A sensitivity analysis of stress changes related to geothermal direct heat production in clastic reservoirs and potential for fault reactivation and seismicity

Keywords: geothermal, high resolution, fault stability, induced seismicity.

High resolution predictions of three-dimensional subsurface stress changes are required for the assessment of geothermal operations with respect to fault stability and the potential risk for induced seismicity. The effects of long-term cooling on reactivation and seismicity potential of faults near a geothermal doublet require quantification and management for safe and effective application of geothermal energy. This work presents a detailed analysis of the sensitivity for fault reactivation and induced seismicity based on different scenarios for reservoir characteristics and production parameters. To this end, analytical solutions are used as well as a TNO-proprietary tool known as MACRIS (Mechanical Analysis of Complex Reservoir for Induced Seismicity) (Van Wees et al., 2019) that allows for both poro- and thermo-elastic stress evaluations in structurally complex (i.e. highly faulted) reservoirs. The stress evaluations take as input the pressure and thermal field of the reservoir and over- and underburden which are obtained from the Open Porous Media (OPM) Flow reservoir simulator (Rasmussen et al., 2021). In this workflow, high resolution stress change solutions at the faults are available.
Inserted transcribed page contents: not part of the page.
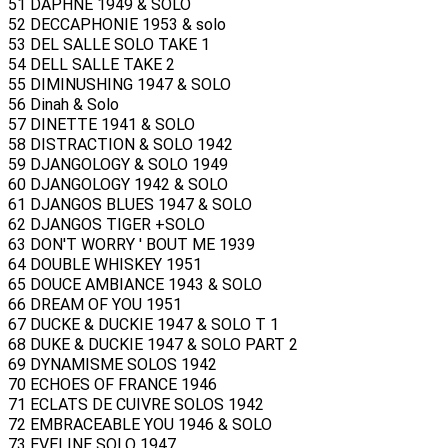
51 DAPHNE 1949 & SOLO
52 DECCAPHONIE 1953 & solo
53 DEL SALLE SOLO TAKE 1
54 DELL SALLE TAKE 2
55 DIMINUSHING 1947 & SOLO
56 Dinah & Solo
57 DINETTE 1941 & SOLO
58 DISTRACTION & SOLO 1942
59 DJANGOLOGY & SOLO 1949
60 DJANGOLOGY 1942 & SOLO
61 DJANGOS BLUES 1947 & SOLO
62 DJANGOS TIGER +SOLO
63 DON'T WORRY ' BOUT ME 1939
64 DOUBLE WHISKEY 1951
65 DOUCE AMBIANCE 1943 & SOLO
66 DREAM OF YOU 1951
67 DUCKE & DUCKIE 1947 & SOLO T 1
68 DUKE & DUCKIE 1947 & SOLO PART 2
69 DYNAMISME SOLOS 1942
70 ECHOES OF FRANCE 1946
71 ECLATS DE CUIVRE SOLOS 1942
72 EMBRACEABLE YOU 1946 & SOLO
73 EVELINE SOLO 1947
The workflow has been applied to a high resolution three-dimensional reservoir model, including over- and underburden rock, marked by a single fault. Key elements in the dynamic and mechanical behaviour of the reservoir are varied, along with different production scenarios. Simulated stress evolutions in MACRIS and alternative analytical solutions show a predominant sensitivity for fault reactivation to the thermo-elastic parameters, i.e. the Young’s modulus and thermal expansion coefficient. Furthermore, in cooling reservoirs, the intersection area of the cold-water volume in direct contact with the fault plane is shown to be the main driver for fault reactivation and subsequent seismic potential.

 

References

Rasmussen, A.F., Sandve, T.H., Bao, K., Lauser, A., Hove, J., Skaflestad, B., … and Thune, A. (2021). The Open Porous Media Flow reservoir simulator, Computers and Mathematics with Applications, 81, 159-185.

Van Wees, J.D., Pluymaekers, M., Osinga, S., Fokker, P. A., van Thienen-Visser, K., Orlic, B., Wassing, B. B. T., Hegen, D., and Candela, T. (2019). 3-D mechanical analysis of complex reservoirs: a novel mesh-free approach, Geophysical Journal International, 219 (2), 1118-1130.